[Saved entries]

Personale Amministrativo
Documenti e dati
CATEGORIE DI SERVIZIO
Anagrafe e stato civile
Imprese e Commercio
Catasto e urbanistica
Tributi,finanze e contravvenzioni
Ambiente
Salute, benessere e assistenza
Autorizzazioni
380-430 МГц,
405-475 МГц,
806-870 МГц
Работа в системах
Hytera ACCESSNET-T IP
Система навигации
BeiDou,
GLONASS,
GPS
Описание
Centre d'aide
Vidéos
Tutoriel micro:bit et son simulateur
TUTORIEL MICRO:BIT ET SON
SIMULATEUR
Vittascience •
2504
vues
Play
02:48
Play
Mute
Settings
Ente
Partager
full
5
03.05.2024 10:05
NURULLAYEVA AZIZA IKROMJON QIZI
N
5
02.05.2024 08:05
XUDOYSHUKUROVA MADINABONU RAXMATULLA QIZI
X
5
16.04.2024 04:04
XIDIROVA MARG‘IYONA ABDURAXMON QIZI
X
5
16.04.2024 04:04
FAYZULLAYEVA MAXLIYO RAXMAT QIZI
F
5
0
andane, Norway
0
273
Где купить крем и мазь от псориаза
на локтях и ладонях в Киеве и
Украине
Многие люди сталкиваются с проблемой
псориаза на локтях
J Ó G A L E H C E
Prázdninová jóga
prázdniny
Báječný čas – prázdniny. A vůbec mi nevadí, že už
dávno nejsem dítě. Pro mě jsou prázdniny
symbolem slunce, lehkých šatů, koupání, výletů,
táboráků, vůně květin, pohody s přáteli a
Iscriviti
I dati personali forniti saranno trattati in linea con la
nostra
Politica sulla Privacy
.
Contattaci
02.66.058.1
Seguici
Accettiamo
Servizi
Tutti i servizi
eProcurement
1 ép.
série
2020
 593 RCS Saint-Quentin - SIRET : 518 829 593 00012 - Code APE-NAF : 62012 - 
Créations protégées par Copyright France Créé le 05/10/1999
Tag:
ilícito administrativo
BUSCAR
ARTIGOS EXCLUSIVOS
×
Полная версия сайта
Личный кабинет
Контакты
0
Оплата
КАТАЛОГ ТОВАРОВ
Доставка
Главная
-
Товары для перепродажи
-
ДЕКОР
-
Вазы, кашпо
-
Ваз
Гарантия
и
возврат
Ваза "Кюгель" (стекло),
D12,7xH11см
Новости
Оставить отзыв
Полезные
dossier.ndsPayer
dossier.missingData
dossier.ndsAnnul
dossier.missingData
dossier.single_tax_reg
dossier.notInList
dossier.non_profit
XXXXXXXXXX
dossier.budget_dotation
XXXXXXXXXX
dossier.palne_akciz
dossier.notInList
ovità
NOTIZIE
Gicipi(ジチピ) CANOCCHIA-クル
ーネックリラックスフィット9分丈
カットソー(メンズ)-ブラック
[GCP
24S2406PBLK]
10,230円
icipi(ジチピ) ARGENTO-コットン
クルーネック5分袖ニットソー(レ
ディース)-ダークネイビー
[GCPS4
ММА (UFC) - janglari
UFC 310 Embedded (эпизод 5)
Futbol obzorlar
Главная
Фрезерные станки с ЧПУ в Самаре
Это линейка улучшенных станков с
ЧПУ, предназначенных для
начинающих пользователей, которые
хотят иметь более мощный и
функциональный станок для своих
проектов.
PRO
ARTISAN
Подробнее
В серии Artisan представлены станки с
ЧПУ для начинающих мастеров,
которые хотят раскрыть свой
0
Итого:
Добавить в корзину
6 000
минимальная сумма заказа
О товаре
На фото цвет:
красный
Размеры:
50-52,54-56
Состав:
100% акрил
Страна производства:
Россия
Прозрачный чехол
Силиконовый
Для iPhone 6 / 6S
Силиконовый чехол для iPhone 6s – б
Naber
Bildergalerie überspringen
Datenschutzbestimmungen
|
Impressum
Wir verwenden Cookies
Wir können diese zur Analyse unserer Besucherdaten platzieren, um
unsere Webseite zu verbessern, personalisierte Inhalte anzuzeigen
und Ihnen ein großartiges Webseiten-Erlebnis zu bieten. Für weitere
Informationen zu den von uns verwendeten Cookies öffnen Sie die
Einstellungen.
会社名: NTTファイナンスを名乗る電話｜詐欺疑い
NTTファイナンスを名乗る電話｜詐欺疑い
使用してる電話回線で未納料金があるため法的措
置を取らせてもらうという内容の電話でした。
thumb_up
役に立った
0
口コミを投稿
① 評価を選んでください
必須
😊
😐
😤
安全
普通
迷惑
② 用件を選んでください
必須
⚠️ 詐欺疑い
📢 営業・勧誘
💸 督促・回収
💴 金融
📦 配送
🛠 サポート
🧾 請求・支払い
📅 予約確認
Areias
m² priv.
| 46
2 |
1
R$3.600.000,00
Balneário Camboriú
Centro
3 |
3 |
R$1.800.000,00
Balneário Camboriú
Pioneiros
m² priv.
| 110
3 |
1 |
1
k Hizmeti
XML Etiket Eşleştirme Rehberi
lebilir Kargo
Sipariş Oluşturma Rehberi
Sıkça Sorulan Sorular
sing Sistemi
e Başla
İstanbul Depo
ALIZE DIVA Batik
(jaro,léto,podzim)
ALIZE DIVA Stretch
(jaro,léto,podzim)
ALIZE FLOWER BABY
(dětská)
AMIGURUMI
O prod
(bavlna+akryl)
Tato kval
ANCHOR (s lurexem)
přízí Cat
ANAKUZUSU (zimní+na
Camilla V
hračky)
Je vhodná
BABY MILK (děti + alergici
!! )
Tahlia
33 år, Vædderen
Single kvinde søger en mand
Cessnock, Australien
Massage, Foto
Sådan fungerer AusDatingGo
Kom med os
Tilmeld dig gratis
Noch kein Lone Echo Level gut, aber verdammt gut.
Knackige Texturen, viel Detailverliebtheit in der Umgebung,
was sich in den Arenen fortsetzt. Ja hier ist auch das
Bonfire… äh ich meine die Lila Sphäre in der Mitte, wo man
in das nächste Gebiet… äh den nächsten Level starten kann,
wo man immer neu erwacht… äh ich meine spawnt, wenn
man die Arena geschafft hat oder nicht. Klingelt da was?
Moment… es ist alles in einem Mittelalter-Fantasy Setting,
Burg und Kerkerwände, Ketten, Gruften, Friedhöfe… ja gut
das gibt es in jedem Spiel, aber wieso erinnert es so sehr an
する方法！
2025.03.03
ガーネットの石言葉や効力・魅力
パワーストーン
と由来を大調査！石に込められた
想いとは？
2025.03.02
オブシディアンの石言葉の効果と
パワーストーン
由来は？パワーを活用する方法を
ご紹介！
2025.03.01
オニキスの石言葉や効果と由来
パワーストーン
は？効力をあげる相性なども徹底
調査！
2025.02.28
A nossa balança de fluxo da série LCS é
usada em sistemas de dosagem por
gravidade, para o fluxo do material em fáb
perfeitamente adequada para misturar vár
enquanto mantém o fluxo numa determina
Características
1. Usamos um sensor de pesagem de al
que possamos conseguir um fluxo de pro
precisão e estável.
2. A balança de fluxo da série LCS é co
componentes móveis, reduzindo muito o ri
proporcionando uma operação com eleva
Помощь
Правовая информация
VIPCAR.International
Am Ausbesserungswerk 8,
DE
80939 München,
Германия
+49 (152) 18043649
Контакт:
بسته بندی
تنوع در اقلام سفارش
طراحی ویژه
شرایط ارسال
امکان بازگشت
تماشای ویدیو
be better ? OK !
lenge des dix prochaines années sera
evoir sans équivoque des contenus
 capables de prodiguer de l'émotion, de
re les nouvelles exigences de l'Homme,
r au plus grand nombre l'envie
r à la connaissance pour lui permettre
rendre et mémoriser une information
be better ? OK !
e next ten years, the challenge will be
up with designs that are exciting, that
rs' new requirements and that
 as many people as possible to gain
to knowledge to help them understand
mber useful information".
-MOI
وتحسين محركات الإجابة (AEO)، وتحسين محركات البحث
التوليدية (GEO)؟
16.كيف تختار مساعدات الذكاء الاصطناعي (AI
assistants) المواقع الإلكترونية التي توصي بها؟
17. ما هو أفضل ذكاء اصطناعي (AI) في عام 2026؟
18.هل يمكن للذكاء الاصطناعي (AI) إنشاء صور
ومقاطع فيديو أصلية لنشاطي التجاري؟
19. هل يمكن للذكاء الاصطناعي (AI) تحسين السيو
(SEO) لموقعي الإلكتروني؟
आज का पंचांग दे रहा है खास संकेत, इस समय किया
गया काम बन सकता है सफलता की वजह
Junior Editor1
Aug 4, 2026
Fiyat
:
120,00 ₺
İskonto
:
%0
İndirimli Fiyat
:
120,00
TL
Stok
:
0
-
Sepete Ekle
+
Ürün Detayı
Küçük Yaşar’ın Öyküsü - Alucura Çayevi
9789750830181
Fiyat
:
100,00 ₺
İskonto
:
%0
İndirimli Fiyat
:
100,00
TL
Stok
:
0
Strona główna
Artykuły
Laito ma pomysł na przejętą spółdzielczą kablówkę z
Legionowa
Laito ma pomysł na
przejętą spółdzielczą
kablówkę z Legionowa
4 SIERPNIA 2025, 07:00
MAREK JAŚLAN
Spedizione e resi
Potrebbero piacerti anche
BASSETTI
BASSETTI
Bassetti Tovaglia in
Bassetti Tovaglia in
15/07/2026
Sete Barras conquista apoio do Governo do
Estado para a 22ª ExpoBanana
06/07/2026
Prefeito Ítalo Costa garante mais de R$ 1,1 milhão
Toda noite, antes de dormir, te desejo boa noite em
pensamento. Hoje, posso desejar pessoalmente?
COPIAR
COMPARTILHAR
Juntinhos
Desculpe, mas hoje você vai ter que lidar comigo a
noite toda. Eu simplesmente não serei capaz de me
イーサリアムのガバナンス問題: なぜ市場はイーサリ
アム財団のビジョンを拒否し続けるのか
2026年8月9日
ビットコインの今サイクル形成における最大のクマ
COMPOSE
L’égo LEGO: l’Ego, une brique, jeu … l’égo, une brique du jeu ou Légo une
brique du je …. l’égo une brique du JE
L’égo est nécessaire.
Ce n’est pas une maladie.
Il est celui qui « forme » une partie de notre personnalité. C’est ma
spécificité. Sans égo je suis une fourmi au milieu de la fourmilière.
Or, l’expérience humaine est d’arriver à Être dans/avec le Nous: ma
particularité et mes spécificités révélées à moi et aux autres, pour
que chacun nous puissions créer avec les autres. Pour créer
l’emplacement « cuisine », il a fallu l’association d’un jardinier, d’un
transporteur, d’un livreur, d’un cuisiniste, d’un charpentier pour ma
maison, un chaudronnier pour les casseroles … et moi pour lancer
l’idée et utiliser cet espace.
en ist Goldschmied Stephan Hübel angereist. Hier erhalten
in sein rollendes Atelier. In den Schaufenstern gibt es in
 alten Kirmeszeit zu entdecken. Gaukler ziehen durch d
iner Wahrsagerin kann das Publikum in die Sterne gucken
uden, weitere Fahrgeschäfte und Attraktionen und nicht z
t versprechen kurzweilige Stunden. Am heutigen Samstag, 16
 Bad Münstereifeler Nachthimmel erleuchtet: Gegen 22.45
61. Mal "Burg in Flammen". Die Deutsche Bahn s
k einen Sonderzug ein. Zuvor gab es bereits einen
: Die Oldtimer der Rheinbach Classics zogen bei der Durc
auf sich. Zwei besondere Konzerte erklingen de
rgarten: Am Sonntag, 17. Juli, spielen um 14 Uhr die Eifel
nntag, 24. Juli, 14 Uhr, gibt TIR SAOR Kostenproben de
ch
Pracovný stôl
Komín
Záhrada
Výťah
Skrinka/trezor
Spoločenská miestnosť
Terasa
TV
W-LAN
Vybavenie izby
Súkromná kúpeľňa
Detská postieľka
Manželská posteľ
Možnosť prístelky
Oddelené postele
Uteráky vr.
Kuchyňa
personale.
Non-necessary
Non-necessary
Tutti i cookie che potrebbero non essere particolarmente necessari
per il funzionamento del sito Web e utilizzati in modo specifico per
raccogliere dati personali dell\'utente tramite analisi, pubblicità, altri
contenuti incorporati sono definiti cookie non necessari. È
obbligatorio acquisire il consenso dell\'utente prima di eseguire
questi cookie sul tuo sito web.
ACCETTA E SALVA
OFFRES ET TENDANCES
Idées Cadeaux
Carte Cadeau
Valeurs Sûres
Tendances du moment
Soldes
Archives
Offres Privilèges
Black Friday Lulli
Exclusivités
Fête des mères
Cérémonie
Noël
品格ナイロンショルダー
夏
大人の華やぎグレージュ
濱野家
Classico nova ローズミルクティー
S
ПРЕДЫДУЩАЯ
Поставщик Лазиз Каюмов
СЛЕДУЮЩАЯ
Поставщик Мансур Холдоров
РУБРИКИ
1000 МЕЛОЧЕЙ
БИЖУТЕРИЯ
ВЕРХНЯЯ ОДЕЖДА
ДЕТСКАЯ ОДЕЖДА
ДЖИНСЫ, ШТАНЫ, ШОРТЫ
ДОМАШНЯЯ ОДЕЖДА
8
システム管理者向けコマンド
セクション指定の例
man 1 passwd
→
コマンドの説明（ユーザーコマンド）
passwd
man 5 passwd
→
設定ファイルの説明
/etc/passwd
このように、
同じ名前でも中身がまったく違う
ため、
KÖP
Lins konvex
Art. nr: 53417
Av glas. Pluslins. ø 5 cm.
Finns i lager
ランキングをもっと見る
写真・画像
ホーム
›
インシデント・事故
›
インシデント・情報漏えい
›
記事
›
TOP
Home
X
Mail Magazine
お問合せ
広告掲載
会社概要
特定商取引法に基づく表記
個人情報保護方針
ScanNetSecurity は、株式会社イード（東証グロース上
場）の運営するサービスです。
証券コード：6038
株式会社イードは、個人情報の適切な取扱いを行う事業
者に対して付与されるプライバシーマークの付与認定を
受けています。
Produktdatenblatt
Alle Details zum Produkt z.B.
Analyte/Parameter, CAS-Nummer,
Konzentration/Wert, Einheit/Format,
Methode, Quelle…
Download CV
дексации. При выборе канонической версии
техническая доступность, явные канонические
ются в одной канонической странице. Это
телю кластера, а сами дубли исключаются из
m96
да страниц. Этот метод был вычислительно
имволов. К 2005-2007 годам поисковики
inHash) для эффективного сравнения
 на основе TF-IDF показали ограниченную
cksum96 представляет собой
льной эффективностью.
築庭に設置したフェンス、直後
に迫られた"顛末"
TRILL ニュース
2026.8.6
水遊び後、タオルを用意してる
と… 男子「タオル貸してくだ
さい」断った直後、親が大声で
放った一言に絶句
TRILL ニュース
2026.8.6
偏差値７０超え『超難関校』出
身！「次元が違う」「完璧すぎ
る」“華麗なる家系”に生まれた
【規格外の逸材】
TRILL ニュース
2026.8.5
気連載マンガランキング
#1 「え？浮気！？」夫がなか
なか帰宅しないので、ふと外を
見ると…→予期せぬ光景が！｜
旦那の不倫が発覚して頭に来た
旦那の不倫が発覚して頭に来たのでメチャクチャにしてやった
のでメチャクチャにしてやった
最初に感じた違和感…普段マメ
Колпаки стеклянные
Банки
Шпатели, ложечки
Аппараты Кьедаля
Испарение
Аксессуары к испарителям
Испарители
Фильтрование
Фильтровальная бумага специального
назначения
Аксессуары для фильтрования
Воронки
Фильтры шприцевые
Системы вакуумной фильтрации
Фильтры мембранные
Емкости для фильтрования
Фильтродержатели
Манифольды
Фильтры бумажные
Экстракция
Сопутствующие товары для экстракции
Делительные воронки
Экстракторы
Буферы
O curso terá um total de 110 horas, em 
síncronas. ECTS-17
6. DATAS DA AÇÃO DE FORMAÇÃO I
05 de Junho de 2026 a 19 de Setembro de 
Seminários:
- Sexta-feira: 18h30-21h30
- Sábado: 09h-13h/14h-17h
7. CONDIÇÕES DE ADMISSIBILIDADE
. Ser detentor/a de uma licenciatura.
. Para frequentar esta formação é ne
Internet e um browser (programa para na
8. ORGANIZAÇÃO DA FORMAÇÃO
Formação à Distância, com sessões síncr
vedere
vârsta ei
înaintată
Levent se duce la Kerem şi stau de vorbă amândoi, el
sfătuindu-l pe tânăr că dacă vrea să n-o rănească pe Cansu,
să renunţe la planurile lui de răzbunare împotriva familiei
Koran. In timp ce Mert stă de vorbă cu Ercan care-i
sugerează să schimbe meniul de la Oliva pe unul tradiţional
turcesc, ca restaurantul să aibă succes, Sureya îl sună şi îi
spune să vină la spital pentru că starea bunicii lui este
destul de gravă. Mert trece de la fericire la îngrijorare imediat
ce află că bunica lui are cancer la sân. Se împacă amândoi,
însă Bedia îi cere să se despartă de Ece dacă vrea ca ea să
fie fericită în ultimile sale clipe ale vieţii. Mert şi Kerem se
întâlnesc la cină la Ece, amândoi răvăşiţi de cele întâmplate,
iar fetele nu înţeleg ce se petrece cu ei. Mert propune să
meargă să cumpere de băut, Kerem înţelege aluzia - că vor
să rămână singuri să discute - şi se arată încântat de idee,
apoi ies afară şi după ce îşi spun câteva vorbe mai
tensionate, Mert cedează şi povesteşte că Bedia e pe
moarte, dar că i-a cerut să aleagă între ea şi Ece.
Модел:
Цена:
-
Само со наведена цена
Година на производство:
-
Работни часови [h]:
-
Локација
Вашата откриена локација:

§ **Aim of the exercise**
Copy out the lines of the entries word for word, from the very first line through the line that contains "Tutti i servizi", including both.

§ **Answer to this task**
Personale Amministrativo
Documenti e dati
CATEGORIE DI SERVIZIO
Anagrafe e stato civile
Imprese e Commercio
Catasto e urbanistica
Tributi,finanze e contravvenzioni
Ambiente
Salute, benessere e assistenza
Autorizzazioni
380-430 МГц,
405-475 МГц,
806-870 МГц
Работа в системах
Hytera ACCESSNET-T IP
Система навигации
BeiDou,
GLONASS,
GPS
Описание
Centre d'aide
Vidéos
Tutoriel micro:bit et son simulateur
TUTORIEL MICRO:BIT ET SON
SIMULATEUR
Vittascience •
2504
vues
Play
02:48
Play
Mute
Settings
Ente
Partager
full
5
03.05.2024 10:05
NURULLAYEVA AZIZA IKROMJON QIZI
N
5
02.05.2024 08:05
XUDOYSHUKUROVA MADINABONU RAXMATULLA QIZI
X
5
16.04.2024 04:04
XIDIROVA MARG‘IYONA ABDURAXMON QIZI
X
5
16.04.2024 04:04
FAYZULLAYEVA MAXLIYO RAXMAT QIZI
F
5
0
andane, Norway
0
273
Где купить крем и мазь от псориаза
на локтях и ладонях в Киеве и
Украине
Многие люди сталкиваются с проблемой
псориаза на локтях
J Ó G A L E H C E
Prázdninová jóga
prázdniny
Báječný čas – prázdniny. A vůbec mi nevadí, že už
dávno nejsem dítě. Pro mě jsou prázdniny
symbolem slunce, lehkých šatů, koupání, výletů,
táboráků, vůně květin, pohody s přáteli a
Iscriviti
I dati personali forniti saranno trattati in linea con la
nostra
Politica sulla Privacy
.
Contattaci
02.66.058.1
Seguici
Accettiamo
Servizi
Tutti i servizi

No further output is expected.